Years later, the divorced dad also died. His Will, amongst other things left residue including his house to his same adult children. The other child was already living with their dad on the date of death and wished to remain living there.
The children wished to have one property each, so each proposed to give up the interest each had in the property the other lived in.
Whilst this presented as a conveyancing issue, it became clear that there were taxation issues at stake as well.
Now, as each separate transfer was for ‘no financial consideration’, stamp duty land tax was not an issue, although Land Registry fees would be but are not extensive.
But each of the children in fact had a capital gains tax (CGT) issue arising from the release of the interest in the other’s home.
Why? Because at no time had it been, in fact, their own principal main residence, as they lived in their own home, and one cannot have two main residences at the same time. An election, for it to be treated as ’Principal Main Residence’ (‘pmr’) will not really assist, given that the backward shadow of the deemed ‘pmr’ is far less extensive now than it has been in the past.
Now, depending on things like marital status, there are options to mitigate the CGT occasioned by the release, such as inter-spouse transfers to access an additional annual CGT allowance. But with the ‘shortly-to-be-with-us’ reduction in the value of the annual CGT allowance, the mitigation this provides will lessen significantly, and by tax year 23-24 will be even more restricted.
So, what are the take-away conclusions?
- If you have a potential CGT issue like this or indeed any likely gain on ‘disposal’, if you can trigger this, this side of the tax year and you have your full CGT allowance, give urgent consideration to getting that ‘done’ now.
- If you have a property-based CGT issue like this, seek advice with a view to doing something about it, given that over time property values have steadily increased, that means the longer you delay, the larger the likely CGT bill on any unscrambling.
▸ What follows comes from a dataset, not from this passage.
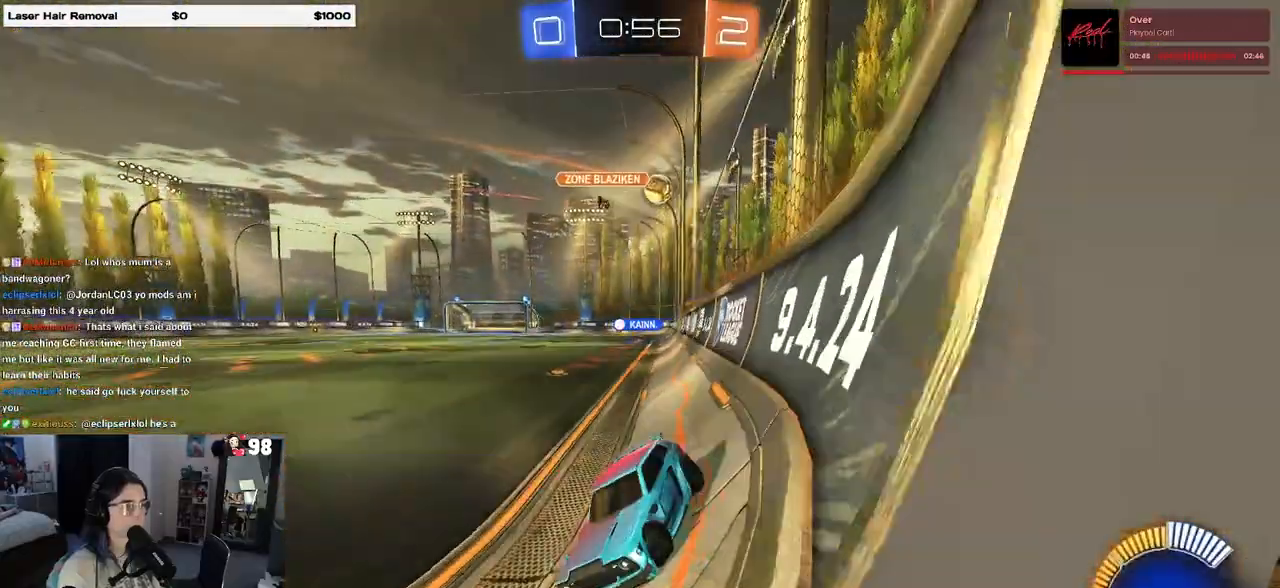
{"buttons": ["L2"], "left_stick": "center", "right_stick": "center", "events": [[333, "left_stick", "center"]]}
However, do remember that at present, we have what is termed ‘CGT uplift’ on death.
So, if the person with the latent CGT problem is content to stay with the share of the other’s home in their hands until the date of their own death, then the CGT issue will be wiped clean on their death.
But care is needed with that, because in turn the asset could pass by the deceased’s Will or intestacy, to a person other than the person whose home it is; and/or we may have instead an inheritance tax bill in place of a CGT bill. Although the CGT is only on any gain element (and currently is at a lesser rate than the rate for chargeable IHT), IHT is at a higher rate and is potentially on the gain element and the original base value element as well. In the case of the former issue, a proper review as to whether the Will of the person holding an interest in another’s house adequately deals with that is advisable.
All of this demonstrates that these are issues to be looked at with the assistance of tax compliance experts (Accountants), who calculate and complete CGT returns, and Solicitors, who can deal with both the conveyancing and the mitigation strategies, as well as reviewing Wills.